There seems to be another US Government shutdown, at least for a few hours as Senate has failed to reach a compromise to approve a temporary funding bill. Republican Senator Rand Paul has delayed a Senate vote on a bipartisan budget agreement for deficit reasons. White House has already instructed government agencies to prepare for a shutdown. The shutdown may prove to be temporary though as the Senate will come to a vote before the start of the US working day. US Dollar, could weaken somewhat from the developments, especially should the shutdown be realized and prolonged.
EUR/USD traded in a sideways manner yesterday, slightly above the 1.2230 support zone. We see the case for the pair to continue to trade in sideways manner with a bearish tone. The argument is based on the downward trend line which begins on Friday last week as well as the weak RSI. It should also be Cable dropped yesterday and tested the 1.3875 support level. Should the bears be in the driver’s seat we could see the pair head south, breaking the 1.2230 support line and aim for the 1.2100 support barrier. On the other hand should the bulls take the reins, we could see the pair breaking the 1.2355 resistance level and aim for the 1.2455 resistance hurdle.

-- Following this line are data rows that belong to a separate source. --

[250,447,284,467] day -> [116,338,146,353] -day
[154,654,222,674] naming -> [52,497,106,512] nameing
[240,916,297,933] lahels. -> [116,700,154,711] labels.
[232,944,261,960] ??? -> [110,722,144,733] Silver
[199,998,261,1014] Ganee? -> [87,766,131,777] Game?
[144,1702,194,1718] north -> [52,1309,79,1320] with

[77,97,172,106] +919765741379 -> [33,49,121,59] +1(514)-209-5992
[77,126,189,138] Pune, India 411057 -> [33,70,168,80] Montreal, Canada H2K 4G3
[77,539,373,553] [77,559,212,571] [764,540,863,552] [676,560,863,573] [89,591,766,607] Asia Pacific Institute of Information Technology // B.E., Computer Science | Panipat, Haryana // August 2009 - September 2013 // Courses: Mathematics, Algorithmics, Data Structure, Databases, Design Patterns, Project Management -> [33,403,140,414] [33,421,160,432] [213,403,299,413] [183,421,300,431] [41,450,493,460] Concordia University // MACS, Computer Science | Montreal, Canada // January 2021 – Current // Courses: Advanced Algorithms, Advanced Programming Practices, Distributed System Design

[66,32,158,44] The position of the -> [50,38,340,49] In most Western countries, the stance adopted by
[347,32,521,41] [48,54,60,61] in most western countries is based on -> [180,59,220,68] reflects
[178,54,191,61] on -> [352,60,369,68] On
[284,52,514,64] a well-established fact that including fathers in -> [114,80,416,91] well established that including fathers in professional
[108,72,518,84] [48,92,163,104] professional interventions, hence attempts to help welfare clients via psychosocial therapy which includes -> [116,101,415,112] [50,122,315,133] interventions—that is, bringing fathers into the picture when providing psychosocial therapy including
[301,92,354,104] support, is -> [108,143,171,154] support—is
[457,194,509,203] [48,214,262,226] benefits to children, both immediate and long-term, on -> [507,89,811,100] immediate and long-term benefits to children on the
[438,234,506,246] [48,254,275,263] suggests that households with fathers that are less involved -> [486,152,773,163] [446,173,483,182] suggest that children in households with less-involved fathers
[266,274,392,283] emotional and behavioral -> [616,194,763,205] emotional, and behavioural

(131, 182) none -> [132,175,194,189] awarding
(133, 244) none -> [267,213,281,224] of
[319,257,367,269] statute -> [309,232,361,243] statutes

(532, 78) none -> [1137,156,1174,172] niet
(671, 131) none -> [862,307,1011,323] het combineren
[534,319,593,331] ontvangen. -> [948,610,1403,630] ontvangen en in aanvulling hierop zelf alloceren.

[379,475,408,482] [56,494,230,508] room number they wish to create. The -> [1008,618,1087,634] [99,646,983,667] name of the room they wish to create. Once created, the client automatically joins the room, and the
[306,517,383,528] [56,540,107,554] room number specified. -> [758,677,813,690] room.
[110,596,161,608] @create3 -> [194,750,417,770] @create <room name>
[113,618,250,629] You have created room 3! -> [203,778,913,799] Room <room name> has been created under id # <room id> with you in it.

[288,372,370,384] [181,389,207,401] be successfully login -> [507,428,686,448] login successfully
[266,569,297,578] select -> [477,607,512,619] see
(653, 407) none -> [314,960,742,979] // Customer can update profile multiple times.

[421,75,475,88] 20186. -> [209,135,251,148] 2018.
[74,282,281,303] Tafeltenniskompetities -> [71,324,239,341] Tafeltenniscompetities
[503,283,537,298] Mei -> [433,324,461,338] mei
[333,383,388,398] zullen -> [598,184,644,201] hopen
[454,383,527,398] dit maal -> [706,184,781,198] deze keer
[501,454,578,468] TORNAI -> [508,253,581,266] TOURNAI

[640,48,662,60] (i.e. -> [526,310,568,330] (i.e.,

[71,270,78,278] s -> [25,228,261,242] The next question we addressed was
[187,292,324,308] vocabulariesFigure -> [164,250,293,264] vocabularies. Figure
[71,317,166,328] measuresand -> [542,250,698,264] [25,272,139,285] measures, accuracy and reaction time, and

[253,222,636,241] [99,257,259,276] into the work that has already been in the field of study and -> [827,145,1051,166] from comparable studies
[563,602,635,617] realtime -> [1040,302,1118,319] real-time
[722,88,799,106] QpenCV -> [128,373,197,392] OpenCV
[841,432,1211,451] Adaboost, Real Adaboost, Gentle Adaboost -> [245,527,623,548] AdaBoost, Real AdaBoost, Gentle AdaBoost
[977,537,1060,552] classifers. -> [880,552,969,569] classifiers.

BoE is widely expected to remain on hold, keeping interest rates at +0.50%. Market has priced in the scenario with a probability of 98.58%. The bank may want to retain flexibility ahead of the Brexit negotiations uncertainty, regarding the future rate hike path and hence avoid committing to any further rate hikes. We also see the case for forecasts of stronger growth and maybe lower inflation rates with a horizon of two years. We expect the overall effect of the voting, inflation report and inflation letter to be supportive for the GBP.
Cable dropped yesterday and tested the 1.3875 support level. We could see the pair rising today, as mentioned in the fundamentals before. Should the bulls take the reins we could see the pair breaking the 1.4040 resistance line and aim for the 1.4168 resistance level. On the other hand, should the bears take the driver’s seat, we could see the pair breaking the 1.3875 support line and even the 1.3749 support zone.
RBNZ kept it’s interest rate unchanged at 1.75% as was widely expected by the market. The accompanying statement had a rather dovish tone. Specifically, the monetary policy is to remain accommodating for a considerable time and inflation rate to reach 2% in 2020. Also, it was commented that the NZD rise was largely due to US Dollar move. Later on RBNZ Governor stated that he is quite comfortable with current NZD position and not concerned about it. Overall, we see the case for the outlook to weaken the NZD, as possible future rate hikes have been “pushed” further into the future.
NZD/USD started the day in a sideways manner yesterday and dropped later on and during today’s Asian morning, as forecasted yesterday, breaking the 0.7250 support level, now turned to resistance. We see the case for the pair to continue to drop for a short while and stabilize later on. Should there be further selling orders, we could see the pair breaking the 0.7180 support level and aim for the 0.7417 support barrier. On the other hand should the pair find fresh buying orders we could see it breaking the 0.7250 resistance line and aim for the 0.7370 resistance hurdle.